# AI Workbench Library
A comprehensive Rust library for AI workbench operations including file processing, intelligent splitting, and AWS Bedrock integration.
## Features
- **File Discovery**: S3-based file discovery and processing
- **Intelligent File Splitting**: Type-aware chunking for various file formats (text, CSV, JSON, code)

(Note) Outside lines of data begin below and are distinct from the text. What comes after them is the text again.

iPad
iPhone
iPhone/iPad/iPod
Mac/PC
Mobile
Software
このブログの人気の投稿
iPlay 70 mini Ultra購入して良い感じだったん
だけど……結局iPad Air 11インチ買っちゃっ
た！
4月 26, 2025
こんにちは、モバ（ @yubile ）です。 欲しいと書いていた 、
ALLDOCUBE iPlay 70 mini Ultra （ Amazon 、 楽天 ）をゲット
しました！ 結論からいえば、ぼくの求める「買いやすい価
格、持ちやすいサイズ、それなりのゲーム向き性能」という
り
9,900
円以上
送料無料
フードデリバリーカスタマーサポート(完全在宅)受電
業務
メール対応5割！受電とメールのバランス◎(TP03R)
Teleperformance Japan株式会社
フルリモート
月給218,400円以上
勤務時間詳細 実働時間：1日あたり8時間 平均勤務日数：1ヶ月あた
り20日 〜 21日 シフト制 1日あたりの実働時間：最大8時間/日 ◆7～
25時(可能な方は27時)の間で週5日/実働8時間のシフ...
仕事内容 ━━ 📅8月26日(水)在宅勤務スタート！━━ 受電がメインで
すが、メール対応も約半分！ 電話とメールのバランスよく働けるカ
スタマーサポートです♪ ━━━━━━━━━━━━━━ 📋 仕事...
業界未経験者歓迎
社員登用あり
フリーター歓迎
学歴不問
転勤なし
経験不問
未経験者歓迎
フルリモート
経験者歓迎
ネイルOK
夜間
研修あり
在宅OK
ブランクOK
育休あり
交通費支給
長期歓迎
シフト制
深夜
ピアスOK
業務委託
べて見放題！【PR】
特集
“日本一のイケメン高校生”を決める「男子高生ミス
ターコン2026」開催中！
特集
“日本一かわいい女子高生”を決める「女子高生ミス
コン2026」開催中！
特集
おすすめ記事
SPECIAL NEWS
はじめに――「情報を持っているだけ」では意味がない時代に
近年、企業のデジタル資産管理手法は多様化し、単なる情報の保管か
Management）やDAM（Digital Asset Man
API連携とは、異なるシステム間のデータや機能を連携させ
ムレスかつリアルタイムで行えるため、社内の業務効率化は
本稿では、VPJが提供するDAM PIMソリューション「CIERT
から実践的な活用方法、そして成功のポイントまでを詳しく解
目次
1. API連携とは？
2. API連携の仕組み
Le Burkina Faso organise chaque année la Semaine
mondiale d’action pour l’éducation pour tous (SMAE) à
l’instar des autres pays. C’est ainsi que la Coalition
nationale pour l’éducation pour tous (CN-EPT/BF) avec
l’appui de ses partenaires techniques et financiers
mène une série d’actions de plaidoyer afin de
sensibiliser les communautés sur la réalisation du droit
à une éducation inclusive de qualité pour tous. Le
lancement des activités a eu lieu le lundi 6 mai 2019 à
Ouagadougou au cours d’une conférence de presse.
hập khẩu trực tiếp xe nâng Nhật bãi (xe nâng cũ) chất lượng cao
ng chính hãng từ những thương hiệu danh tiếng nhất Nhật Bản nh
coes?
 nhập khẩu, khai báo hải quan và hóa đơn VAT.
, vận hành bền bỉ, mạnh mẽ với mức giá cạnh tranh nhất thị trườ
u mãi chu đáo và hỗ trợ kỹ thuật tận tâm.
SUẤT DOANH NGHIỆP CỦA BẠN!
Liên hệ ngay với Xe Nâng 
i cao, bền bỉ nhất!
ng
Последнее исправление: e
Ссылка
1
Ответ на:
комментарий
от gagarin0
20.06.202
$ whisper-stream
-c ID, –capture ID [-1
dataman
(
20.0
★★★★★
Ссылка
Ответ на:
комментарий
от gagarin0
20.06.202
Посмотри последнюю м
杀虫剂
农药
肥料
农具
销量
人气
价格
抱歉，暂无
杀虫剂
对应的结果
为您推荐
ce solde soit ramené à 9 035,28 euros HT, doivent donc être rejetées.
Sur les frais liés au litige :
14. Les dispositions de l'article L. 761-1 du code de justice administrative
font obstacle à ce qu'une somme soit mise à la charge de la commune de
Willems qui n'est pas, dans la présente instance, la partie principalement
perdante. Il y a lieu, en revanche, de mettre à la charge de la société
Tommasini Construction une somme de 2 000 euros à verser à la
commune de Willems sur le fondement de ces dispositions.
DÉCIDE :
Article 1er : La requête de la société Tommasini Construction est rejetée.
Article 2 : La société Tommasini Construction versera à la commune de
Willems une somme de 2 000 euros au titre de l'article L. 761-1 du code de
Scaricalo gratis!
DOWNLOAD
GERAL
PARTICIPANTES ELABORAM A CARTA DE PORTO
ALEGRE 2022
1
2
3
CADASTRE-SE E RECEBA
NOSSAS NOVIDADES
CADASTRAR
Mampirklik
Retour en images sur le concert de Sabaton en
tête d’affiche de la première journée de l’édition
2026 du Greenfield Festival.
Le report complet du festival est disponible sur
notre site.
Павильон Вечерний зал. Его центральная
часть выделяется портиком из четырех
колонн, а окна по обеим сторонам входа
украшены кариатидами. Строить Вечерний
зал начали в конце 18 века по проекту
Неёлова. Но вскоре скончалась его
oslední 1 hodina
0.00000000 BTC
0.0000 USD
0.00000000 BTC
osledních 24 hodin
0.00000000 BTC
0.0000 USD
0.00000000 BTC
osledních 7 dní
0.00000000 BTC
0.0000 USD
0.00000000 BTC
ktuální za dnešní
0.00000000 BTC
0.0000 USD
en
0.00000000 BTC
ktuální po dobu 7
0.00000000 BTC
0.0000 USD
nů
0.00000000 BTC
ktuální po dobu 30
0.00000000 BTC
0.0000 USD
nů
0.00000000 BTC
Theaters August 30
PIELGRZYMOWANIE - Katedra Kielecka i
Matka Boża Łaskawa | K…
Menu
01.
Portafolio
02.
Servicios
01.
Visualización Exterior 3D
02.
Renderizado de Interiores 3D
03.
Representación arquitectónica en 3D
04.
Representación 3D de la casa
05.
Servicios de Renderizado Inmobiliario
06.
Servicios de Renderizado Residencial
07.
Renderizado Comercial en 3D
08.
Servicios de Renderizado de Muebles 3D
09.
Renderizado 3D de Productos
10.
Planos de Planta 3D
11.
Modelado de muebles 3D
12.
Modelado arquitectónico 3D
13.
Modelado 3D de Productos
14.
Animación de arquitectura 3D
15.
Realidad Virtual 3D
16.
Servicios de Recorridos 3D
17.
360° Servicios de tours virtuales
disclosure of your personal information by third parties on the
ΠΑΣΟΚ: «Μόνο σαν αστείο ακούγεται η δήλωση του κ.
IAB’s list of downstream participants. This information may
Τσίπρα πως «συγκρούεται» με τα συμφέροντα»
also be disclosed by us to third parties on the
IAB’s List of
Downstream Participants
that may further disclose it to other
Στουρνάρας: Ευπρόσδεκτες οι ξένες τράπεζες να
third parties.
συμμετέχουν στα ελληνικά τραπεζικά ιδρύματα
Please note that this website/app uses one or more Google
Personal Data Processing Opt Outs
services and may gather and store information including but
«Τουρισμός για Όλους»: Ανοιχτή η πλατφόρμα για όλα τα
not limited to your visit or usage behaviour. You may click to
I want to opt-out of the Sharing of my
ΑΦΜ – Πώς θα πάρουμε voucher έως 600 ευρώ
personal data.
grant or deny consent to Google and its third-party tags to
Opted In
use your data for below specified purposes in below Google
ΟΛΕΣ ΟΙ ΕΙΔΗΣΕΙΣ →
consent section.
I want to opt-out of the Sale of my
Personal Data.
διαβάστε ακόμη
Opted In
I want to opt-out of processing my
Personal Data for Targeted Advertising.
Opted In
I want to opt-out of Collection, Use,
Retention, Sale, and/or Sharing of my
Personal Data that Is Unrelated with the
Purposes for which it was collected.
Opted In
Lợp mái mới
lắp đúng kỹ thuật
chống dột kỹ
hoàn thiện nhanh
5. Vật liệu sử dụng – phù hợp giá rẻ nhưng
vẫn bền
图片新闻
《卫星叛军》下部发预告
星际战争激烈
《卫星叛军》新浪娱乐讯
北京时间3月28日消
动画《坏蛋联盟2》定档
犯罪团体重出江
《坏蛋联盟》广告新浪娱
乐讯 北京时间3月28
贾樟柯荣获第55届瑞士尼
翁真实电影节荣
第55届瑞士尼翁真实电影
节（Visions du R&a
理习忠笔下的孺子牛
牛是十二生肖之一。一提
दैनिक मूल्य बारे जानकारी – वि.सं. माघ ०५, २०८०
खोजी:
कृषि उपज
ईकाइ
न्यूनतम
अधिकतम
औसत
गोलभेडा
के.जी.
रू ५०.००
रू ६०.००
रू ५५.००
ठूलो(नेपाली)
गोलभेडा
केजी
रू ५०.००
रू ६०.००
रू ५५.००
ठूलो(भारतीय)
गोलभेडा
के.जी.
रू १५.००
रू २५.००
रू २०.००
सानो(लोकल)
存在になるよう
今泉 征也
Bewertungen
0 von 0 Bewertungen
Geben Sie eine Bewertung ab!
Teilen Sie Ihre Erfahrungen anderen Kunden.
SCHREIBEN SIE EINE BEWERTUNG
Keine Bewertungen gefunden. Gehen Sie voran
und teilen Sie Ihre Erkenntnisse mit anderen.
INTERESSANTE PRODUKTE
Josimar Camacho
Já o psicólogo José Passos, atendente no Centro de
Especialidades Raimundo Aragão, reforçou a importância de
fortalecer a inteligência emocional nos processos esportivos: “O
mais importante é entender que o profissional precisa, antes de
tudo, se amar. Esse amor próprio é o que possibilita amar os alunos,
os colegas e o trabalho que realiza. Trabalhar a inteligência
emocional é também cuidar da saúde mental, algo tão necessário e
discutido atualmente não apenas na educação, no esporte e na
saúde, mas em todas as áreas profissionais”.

- **AWS Bedrock Integration**: Model runner for seamless AI model interactions
- **Job Processing**: Complete workflow orchestration for AI processing tasks
## Installation
Add this to your `Cargo.toml`:
```toml
[dependencies]
ai-workbench-lib = "0.1.0"
```
## Quick Start
```rust
use ai_workbench_lib::{JobProcessor, JobConfig};
use aws_config::BehaviorVersion;
use aws_sdk_s3::Client as S3Client;
use aws_sdk_bedrockruntime::Client as BedrockClient;
use std::sync::Arc;
#[tokio::main]
async fn main() -> anyhow::Result<()> {
// Initialize AWS clients
let config = aws_config::load_defaults(BehaviorVersion::latest()).await;
let s3_client = Arc::new(S3Client::new(&config));
let bedrock_client = Arc::new(BedrockClient::new(&config));
// Create job configuration
let job_config = JobConfig {
job_id: "my-job".to_string(),
prompt: "Analyze this file: {{file}}".to_string(),
workspace_bucket: "my-workspace-bucket".to_string(),
input_spec: "path/to/file.txt".to_string(),
output_prefix: "outputs/".to_string(),
model_id: "amazon.nova-micro-v1:0".to_string(),
workspace_id: "ws-123".to_string(),
user_id: "user-123".to_string(),
chunk_size_mb: Some(5.0),
max_parallel: Some(4),
include_file_context: Some(true),
};
// Process the job
let processor = JobProcessor::new(s3_client, bedrock_client, job_config);
let (output_key, metrics) = processor.run().await?;
println!("Job completed! Output: {}", output_key);
println!("Processed {} files with {} tokens",
metrics.files_processed, metrics.total_tokens);
Ok(())
}
```
## Components
### File Discovery
Discover and process files from S3 buckets:
```rust
use ai_workbench_lib::FileDiscovery;
let discovery = FileDiscovery::new(s3_client, "my-bucket".to_string());
let files = discovery.discover_files("path/to/files/").await?;
```
### File Splitting
Intelligent file splitting with type-aware chunking:
```rust
use ai_workbench_lib::{FileSplitter, SplitConfig};
let splitter = FileSplitter::with_config(SplitConfig {
chunk_size_mb: 5.0,
_preserve_boundaries: true,
min_chunk_ratio: 0.1,
});
let chunks = splitter.split_file(&file_path, &file_data)?;
```
### Model Runner
Direct AWS Bedrock model interactions:
```rust
use ai_workbench_lib::ModelRunner;
let model_runner = ModelRunner::new(bedrock_client);
let (response, tokens) = model_runner
.invoke_model("amazon.nova-micro-v1:0", "Your prompt here", 4000)
.await?;
```
## File Type Support
The library automatically detects and optimally processes:
- **Text files**: Line-based chunking with context preservation
- **CSV/TSV files**: Row-based chunking with header preservation
- **JSON files**: Object/array-based intelligent splitting
- **Code files**: Syntax-aware chunking (Rust, Python, JavaScript, etc.)
- **Binary files**: Basic size-based chunking
## Requirements
- Rust 1.70+
- AWS credentials configured
- Tokio async runtime
## License
MIT License - see LICENSE file for details.
## Contributing
Contributions welcome! Please read our contributing guidelines and submit pull requests to our GitHub repository.